◆ **Exercise description**: Reproduce, without alteration, the passage of the Enumerate class documentation between "Creating the initial" and "-20, -30, -40])", inclusive.

Enumerate#

class delu.utils.data.Enumerate[source]#

Bases: Dataset

Make a PyTorch dataset return indices in addition to items (like enumerate, but for datasets).

Usage

Creating the initial non-enumerated dataset:

>>> from torch.utils.data import DataLoader, TensorDataset
>>>
>>> X = torch.arange(10).float().view(5, 2)
>>> X
tensor([[0., 1.],
        [2., 3.],
        [4., 5.],
        [6., 7.],
        [8., 9.]])
>>> Y = -10 * torch.arange(5)
>>> Y
tensor([  0, -10, -20, -30, -40])
>>>
>>> dataset = TensorDataset(X, Y)
>>> dataset[2]
(tensor([4., 5.]), tensor(-20))

The enumerated dataset returns indices in addition to items:

>>> enumerated_dataset = delu.utils.data.Enumerate(dataset)
>>> enumerated_dataset[2]
(2, (tensor([4., 5.]), tensor(-20)))
>>>
>>> for x_batch, y_batch in DataLoader(
...     dataset, batch_size=2
... ):
...     ...
...

◆ **Information**:
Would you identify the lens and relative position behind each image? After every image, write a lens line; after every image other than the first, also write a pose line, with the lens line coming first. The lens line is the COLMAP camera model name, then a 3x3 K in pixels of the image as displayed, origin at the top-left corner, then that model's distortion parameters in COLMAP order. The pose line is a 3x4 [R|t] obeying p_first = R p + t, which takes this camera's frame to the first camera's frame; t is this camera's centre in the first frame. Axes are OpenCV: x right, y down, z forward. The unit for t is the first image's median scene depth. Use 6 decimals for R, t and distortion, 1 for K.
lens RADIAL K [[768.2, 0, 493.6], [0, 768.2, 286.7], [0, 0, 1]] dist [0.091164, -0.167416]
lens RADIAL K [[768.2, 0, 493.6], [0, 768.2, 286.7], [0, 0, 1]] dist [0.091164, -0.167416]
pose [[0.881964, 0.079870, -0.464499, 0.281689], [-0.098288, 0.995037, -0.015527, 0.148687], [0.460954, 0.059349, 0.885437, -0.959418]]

...

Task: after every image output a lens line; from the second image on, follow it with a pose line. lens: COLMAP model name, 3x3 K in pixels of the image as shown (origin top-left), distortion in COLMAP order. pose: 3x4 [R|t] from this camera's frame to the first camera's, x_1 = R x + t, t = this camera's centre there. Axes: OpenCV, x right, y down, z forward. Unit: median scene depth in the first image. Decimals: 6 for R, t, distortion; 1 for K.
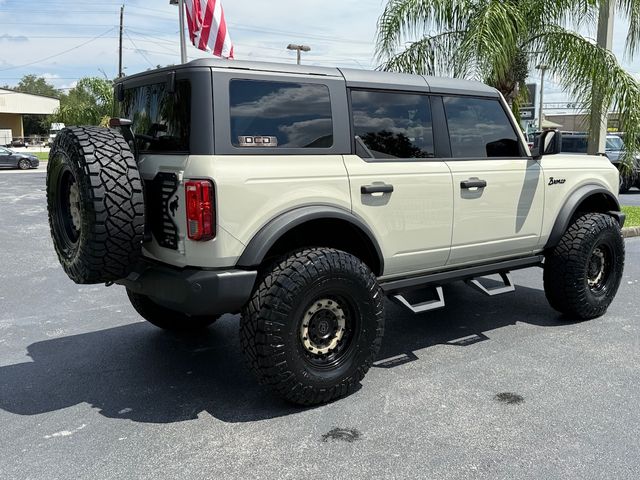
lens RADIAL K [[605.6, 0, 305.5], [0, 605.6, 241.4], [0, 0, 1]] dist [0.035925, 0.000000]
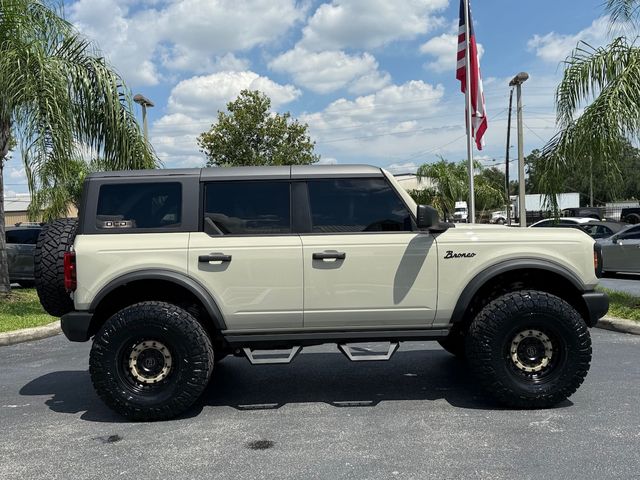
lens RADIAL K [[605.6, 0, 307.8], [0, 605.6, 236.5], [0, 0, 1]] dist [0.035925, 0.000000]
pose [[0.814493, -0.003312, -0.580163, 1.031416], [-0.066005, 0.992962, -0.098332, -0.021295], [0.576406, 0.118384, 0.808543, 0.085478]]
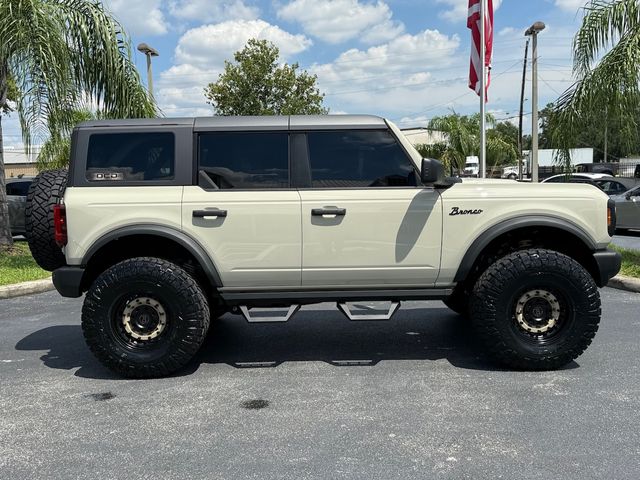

◆ **Written solution**:
Creating the initial non-enumerated dataset:

>>> from torch.utils.data import DataLoader, TensorDataset
>>>
>>> X = torch.arange(10).float().view(5, 2)
>>> X
tensor([[0., 1.],
        [2., 3.],
        [4., 5.],
        [6., 7.],
        [8., 9.]])
>>> Y = -10 * torch.arange(5)
>>> Y
tensor([  0, -10, -20, -30, -40])